As the journey lengthened the path became narrower, slippery and steeper sapping all our energy thereby forcing us to take rest after every ten or twenty minutes. It was also fraught with puddles and slush.
At times we hit cross-roads and deviated to wrong directions. Among the group Inao was the liability as such we had to procrastinate our journey so as to give him time to rest and rejuvenate.
What confounded me was the sight of many old persons and children undertaking this excruciating journey. The sight of beautiful damsels clambering upwards was both surprising as well as morale boosting. If not I would have abandoned the journey half way. It became more exciting as we moved on as one is welcome by the pristine vegetations and cool breeze prancing around your face. It was a joy to behold.

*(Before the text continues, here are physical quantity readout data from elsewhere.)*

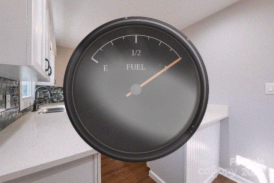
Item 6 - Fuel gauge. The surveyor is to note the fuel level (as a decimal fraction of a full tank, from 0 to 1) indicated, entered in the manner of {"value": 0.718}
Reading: {"value": 1}
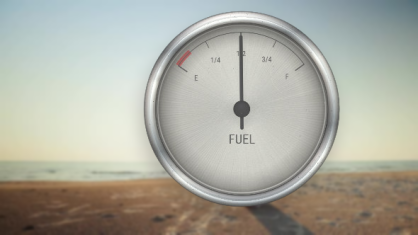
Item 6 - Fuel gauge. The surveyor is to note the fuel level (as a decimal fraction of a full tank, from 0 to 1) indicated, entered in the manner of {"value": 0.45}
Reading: {"value": 0.5}
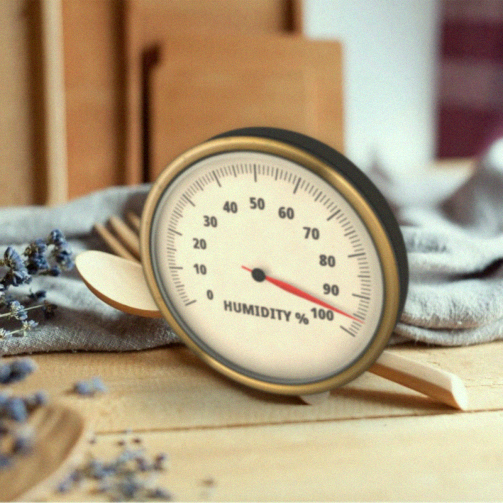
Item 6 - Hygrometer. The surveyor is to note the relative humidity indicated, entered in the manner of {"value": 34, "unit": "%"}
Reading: {"value": 95, "unit": "%"}
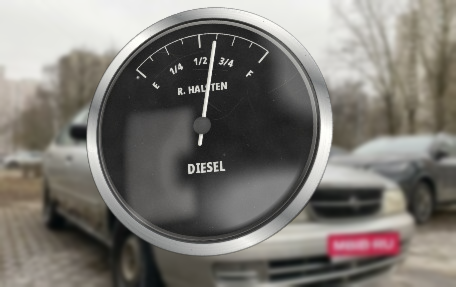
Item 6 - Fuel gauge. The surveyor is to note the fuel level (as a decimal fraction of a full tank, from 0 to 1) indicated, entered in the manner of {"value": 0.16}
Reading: {"value": 0.625}
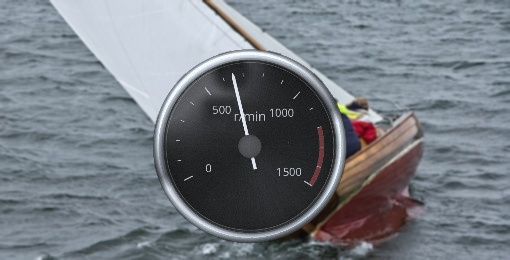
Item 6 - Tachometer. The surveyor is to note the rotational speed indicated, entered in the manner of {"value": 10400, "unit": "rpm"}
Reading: {"value": 650, "unit": "rpm"}
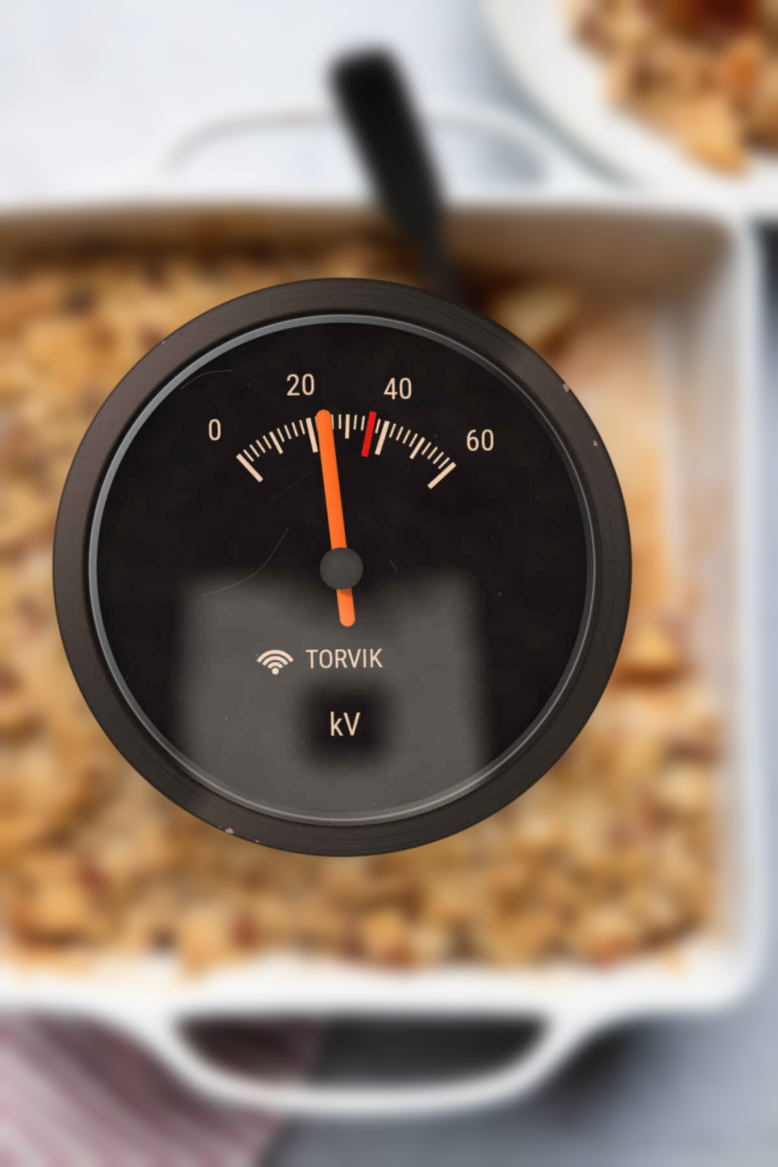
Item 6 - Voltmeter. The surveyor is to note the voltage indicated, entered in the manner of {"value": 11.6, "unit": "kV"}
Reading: {"value": 24, "unit": "kV"}
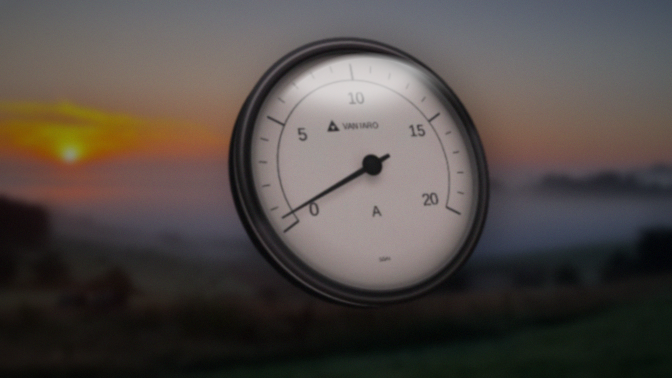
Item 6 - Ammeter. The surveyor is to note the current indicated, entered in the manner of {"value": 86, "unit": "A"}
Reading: {"value": 0.5, "unit": "A"}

After six enervating hours we reached a small brook christened Emoinu brook but I am not sure what was it named in local parlance ? There we decided to stop over for lunch. The water tasted exquisite and was like an elixir. We gobbled up our meal laced with few sips, replenished our empty bottles and resumed the journey.
Candidly put, our team must be the feeblest group among all the trekkers as we had consumed an extraordinary amount of time in scaling the summit. Even children, women and the older folks were nimbler and beat us to the punch. But the good thing was I lost five pounds of my excess flab and all the remnants of smokes and fermented juice that were stashed inside my frame for many years.
As we inched closer to the summit one could feel the redolence of the immaculately fresh air and the fragrance of the pristine wild. It was surreal and the ambience was unearthly. Behold nature in its full glory ! The whole peak was covered by fog but it was not the tear jerking smog experience of the city. Rather they were fluffy clouds joyously frolicking around your face welcoming and soothing you.
It even beggars description in portraying the panoramic beauty of the summit and the tranquility associated with it. I was awed, smitten and in fulsome admiration of the hands that created this masterpiece-peerless and second to none.
The summit was sprawling with hundreds of tents of various sizes. We raised ours near a big pond and busied ourselves in collecting firewood and water. After the pre-prandial drinks we had a sumptuous meal inside our tent as the chilly wind was frantically slapping its sides. Jaded and befuddled I snored into peace only to be awoken by extreme pain in my legs. I must have attracted cramp. Fortunately we had taken along some analgesics and after shoving down two tablets down my gullets the pain dissipated.
Meanwhile, a PA system was faintly blaring at a distance chiming one of my favourite Manipuri songs from Ranbir Thouna’s- Lapna tanaraga helli nungshi… lulling me to a blissful slumber.